I see that this is the first in a series for the Times – I’ll be looking forward to reading it and digging up more info on them also.

Notes on Apple’s Clean Energy Push in North Carolina

There’s been a lot of press about Apple’s major solar and fuel cell installation at its new data center in Malden, North Carolina. So far I haven’t seen direct statements from Apple staff – all of the data seems to be based on an Apple document titled “Facilities Report: 2012 Environmental Update”.

Here are some of my thoughts on the project:

  • I’m excited about this project and Apple’s leadership. The main thing clean energy companies need is customers, and this provides a boost to a couple of them. Hopefully it will get some other companies to think more strategically about their energy (more on this below).


View Larger Map

  • I got a chuckle out of everyone picking up on the following phrase from Apple’s document: “..will be the largest non-utility fuel cell installation…”. Apple is increasing becoming a compute utility, and if you’re a compute utility then you’re also in the energy business. Like Google, Amazon and Microsoft, Apple surely now has world-class staff on electricity generation and energy efficiency.

  • I always warn that no “green” project is “free green”, and its true here also, where 100+ acres of forest are no longer.

  • Reading the articles you’re left with the impression that clean energy is running the whole site, but I seriously doubt it.

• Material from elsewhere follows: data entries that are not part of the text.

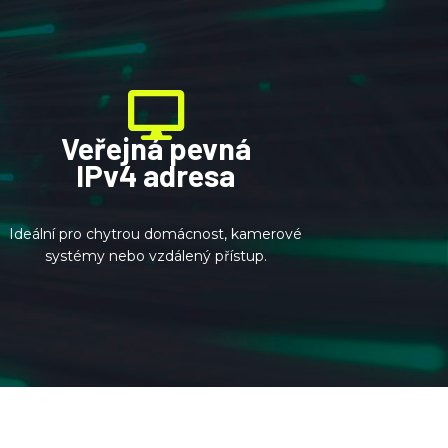
Veřejná pevná
IPv4 adresa
Ideální pro chytrou domácnost, kamerové
systémy nebo vzdálený přístup.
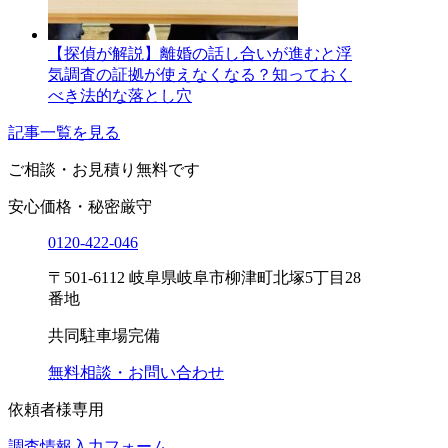
【探偵が解説】離婚の話し合いが進むと浮
気調査の証拠が使えなくなる？知っておく
べき法的な落とし穴
記事一覧を見る
ご相談・お見積り
無料です
安心価格・秘密厳守
0120-
422
-
046
〒501-6112 岐阜県岐阜市柳津町北塚5丁目28
番地
共同駐車場完備
無料相談・お問い合わせ
依頼者様専用
調査情報入力フォーム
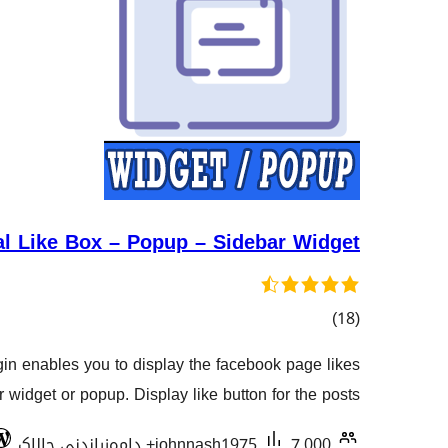
al Like Box – Popup – Sidebar Widget
کۆی
)
(18
گشتیی
n enables you to display the facebook page likes
هەڵسەنگاندنەکان
r widget or popup. Display like button for the posts.
7,000+ دامەزراندنی چالاک
johnnash1975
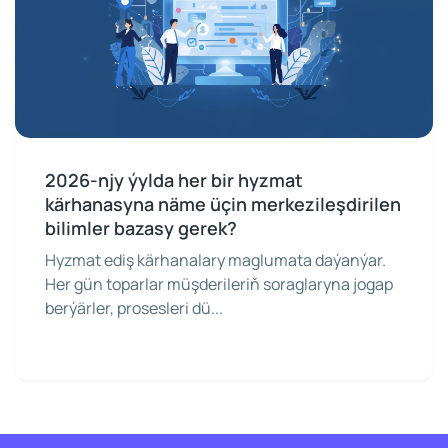
2026-njy ýylda her bir hyzmat
kärhanasyna näme üçin merkezileşdirilen
bilimler bazasy gerek?
Hyzmat ediş kärhanalary maglumata daýanýar.
Her gün toparlar müşderileriň soraglaryna jogap
berýärler, prosesleri dü...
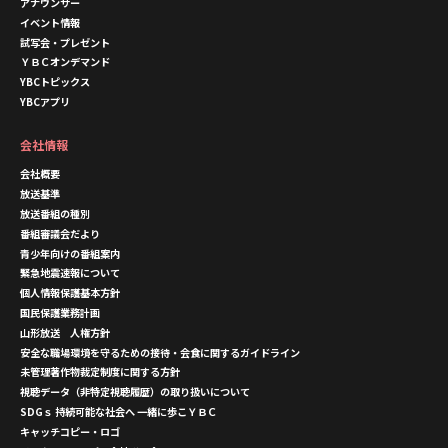
アナウンサー
イベント情報
試写会・プレゼント
ＹＢＣオンデマンド
YBCトピックス
YBCアプリ
会社情報
会社概要
放送基準
放送番組の種別
番組審議会だより
青少年向けの番組案内
緊急地震速報について
個人情報保護基本方針
国民保護業務計画
山形放送 人権方針
安全な職場環境を守るための接待・会食に関するガイドライン
未管理著作物裁定制度に関する方針
視聴データ（非特定視聴履歴）の取り扱いについて
SDGｓ 持続可能な社会へ 一緒に歩こＹＢＣ
キャッチコピー・ロゴ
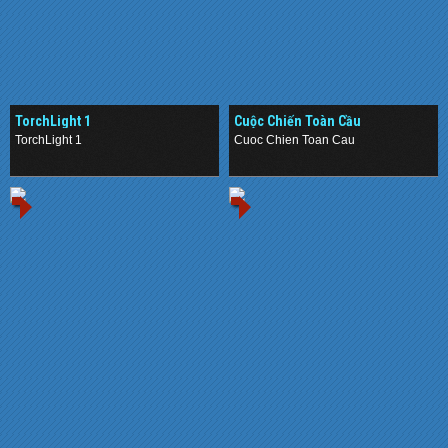
TorchLight 1
Cuộc Chiến Toàn Cầu
TorchLight 1
Cuoc Chien Toan Cau
.
.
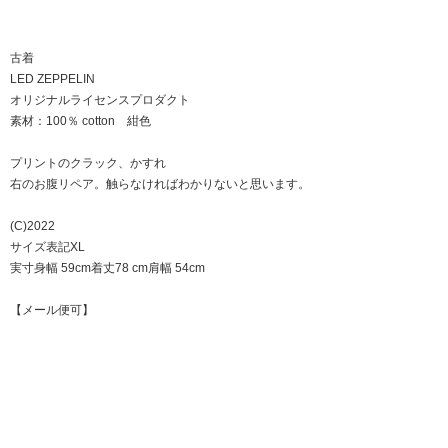
古着
LED ZEPPELIN
オリジナルライセンスプロダクト
素材：100％ cotton 紺色
プリントのクラック、かすれ
右のお腹リペア。触らなければわかりないと思います。
(C)2022
サイズ表記XL
実寸身幅 59cm着丈78 cm肩幅 54cm
【メール便可】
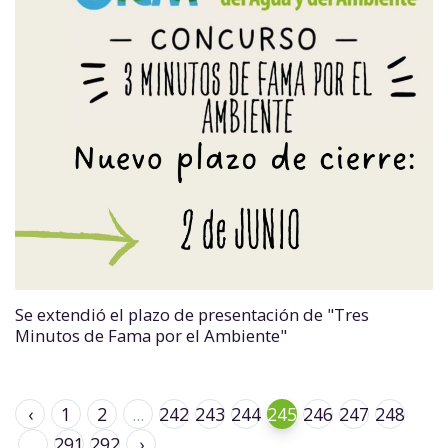
Se extendió el plazo de presentación de "Tres
Minutos de Fama por el Ambiente"
‹
1
2
...
242
243
244
245
246
247
248
...
291
292
›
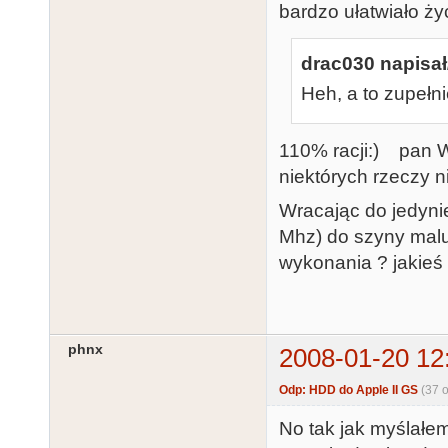
bardzo ułatwiało ży
drac030 napisał
Heh, a to zupełnie
110% racji:) pan 
niektórych rzeczy 
Wracając do jedyni
Mhz) do szyny mal
wykonania ? jakieś
phnx
2008-01-20 12
Odp: HDD do Apple II GS
(37 
No tak jak myślałe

A quick back-of-the-envelope estimate suggests that the site is running at 100MW (200 to 400 watts per square foot, 250,000 to 500,000 of usable datacenter space), which others believe as well. That leads to 800M kwh/year, or 10X the annual capacity of the solar panels and fuel cells combined. (As with the note above this isn’t meant to ‘dis’ the project, but these are the likely facts).

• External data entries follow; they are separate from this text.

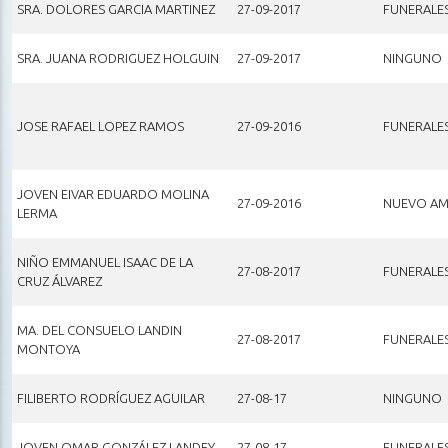
SRA. DOLORES GARCIA MARTINEZ
27-09-2017
FUNERALE
SRA. JUANA RODRIGUEZ HOLGUIN
27-09-2017
NINGUNO
JOSE RAFAEL LOPEZ RAMOS
27-09-2016
FUNERALE
JOVEN EIVAR EDUARDO MOLINA
27-09-2016
NUEVO AM
LERMA
NIÑO EMMANUEL ISAAC DE LA
27-08-2017
FUNERALE
CRUZ ÁLVAREZ
MA. DEL CONSUELO LANDIN
27-08-2017
FUNERALE
MONTOYA
FILIBERTO RODRÍGUEZ AGUILAR
27-08-17
NINGUNO
JOVEN OMAR GONZÁLEZ LANDEY
27-08-17
FUNERALE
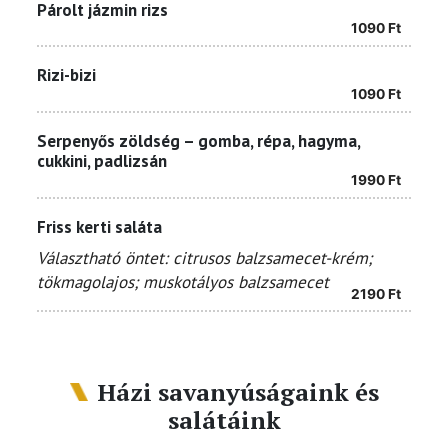
Párolt jázmin rizs
1090
Ft
Rizi-bizi
1090
Ft
Serpenyős zöldség – gomba, répa, hagyma,
cukkini, padlizsán
1990
Ft
Friss kerti saláta
Választható öntet: citrusos balzsamecet-krém;
tökmagolajos; muskotályos balzsamecet
2190
Ft
Házi savanyúságaink és
salátáink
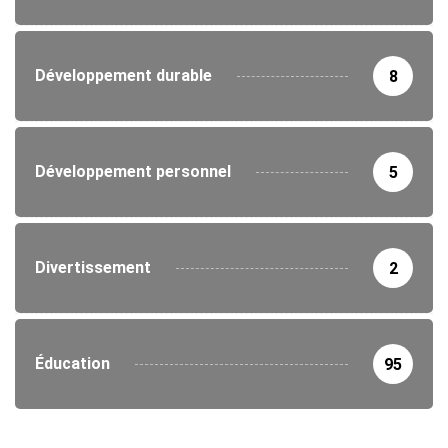
Développement durable
8
Développement personnel
5
Divertissement
2
Éducation
95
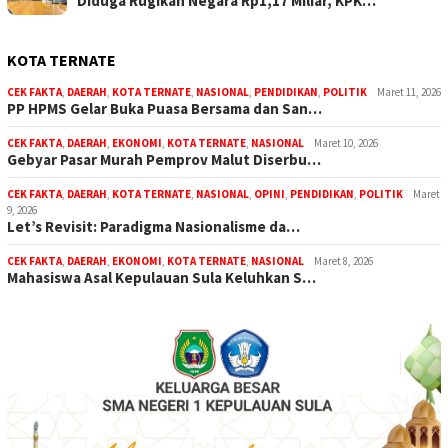
Diduga Rugikan Negara Rp1,17 Miliar, KPK…
KOTA TERNATE
CEK FAKTA
,
DAERAH
,
KOTA TERNATE
,
NASIONAL
,
PENDIDIKAN
,
POLITIK
Maret 11, 2026
PP HPMS Gelar Buka Puasa Bersama dan San…
CEK FAKTA
,
DAERAH
,
EKONOMI
,
KOTA TERNATE
,
NASIONAL
Maret 10, 2026
Gebyar Pasar Murah Pemprov Malut Diserbu…
CEK FAKTA
,
DAERAH
,
KOTA TERNATE
,
NASIONAL
,
OPINI
,
PENDIDIKAN
,
POLITIK
Maret
9, 2026
Let’s Revisit: Paradigma Nasionalisme da…
CEK FAKTA
,
DAERAH
,
EKONOMI
,
KOTA TERNATE
,
NASIONAL
Maret 8, 2026
Mahasiswa Asal Kepulauan Sula Keluhkan S…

  • If you had any preconceptions that LEED ratings told you anything about the energy usage of a building, hopefully this will dissuade you of that fantasy.

  • The solar facility is interesting, but I’m more intrigued by the fuel cells. They are very efficient, generate some useful heat (well, not useful here since they have enough already, but useful in many situations), and can run on a wide range of fuels, including biofuels (like Apple) and natural gas, both of which are better solutions than the predominately coal-based electricity in North Carolina. Barring a discontinuity in solar panel efficiency per square foot, I’d be that Apple will scale up the fuel cells farther in the future.

  • So why’d Apple do it? I doubt the project pays for itself by straightforward accounting, at least until well into the future. The PR side is a benefit, but it’s not Apple’s style, and least not enough to justify the project. My guess is that its about energy independence, and not wanting to be too reliant on one source. With this investment Apple can survive a major big power outage for at least 10% of the facility, and has bargaining power for Duke and other electricity providers. They’re also gaining experience running their own utility, and my bet is they’ll build on this initial footprint.

The electric utilities are one of the least innovative segments of the US economy, and their operating and financial future are tightly coupled to a fickle US energy policy. Do you think someone as thorough and innovative as Apple would leave their future in the hands of such an industry?